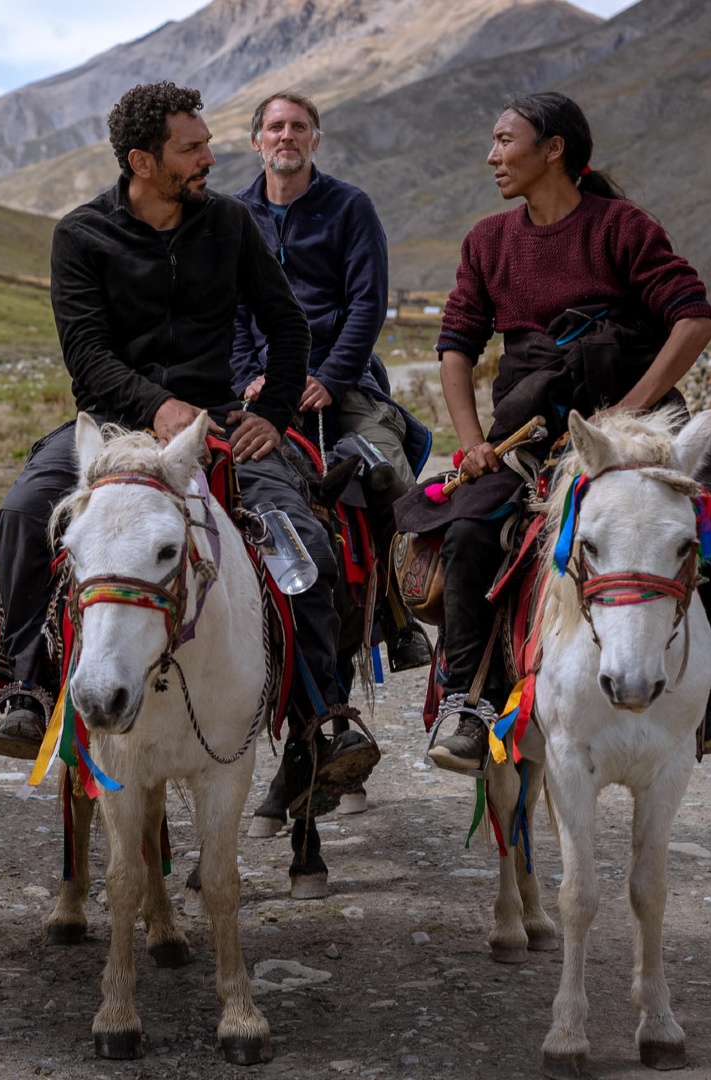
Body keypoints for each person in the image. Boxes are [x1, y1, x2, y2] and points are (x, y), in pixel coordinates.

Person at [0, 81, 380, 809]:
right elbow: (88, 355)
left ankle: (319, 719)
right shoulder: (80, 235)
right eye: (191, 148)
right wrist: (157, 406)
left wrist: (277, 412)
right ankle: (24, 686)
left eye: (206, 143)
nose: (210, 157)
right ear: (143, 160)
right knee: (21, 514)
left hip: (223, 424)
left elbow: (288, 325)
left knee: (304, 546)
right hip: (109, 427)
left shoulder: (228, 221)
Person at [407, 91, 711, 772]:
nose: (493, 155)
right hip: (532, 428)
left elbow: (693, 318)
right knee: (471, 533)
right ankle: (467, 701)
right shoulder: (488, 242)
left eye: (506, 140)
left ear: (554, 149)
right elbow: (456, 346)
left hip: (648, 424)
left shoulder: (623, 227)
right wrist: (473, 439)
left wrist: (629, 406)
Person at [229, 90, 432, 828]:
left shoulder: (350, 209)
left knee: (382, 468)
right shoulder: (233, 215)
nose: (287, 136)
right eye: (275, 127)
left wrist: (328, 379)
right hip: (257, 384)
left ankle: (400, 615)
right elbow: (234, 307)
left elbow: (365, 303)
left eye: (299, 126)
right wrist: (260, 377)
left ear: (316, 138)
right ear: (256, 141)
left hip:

----

> Task details
Scan the listing above, and wherever a line holds the word "elbow", copy it.

> Your solution
right elbow: (88, 355)
left elbow: (288, 325)
left elbow: (693, 318)
right elbow: (456, 346)
right elbow: (234, 307)
left elbow: (365, 303)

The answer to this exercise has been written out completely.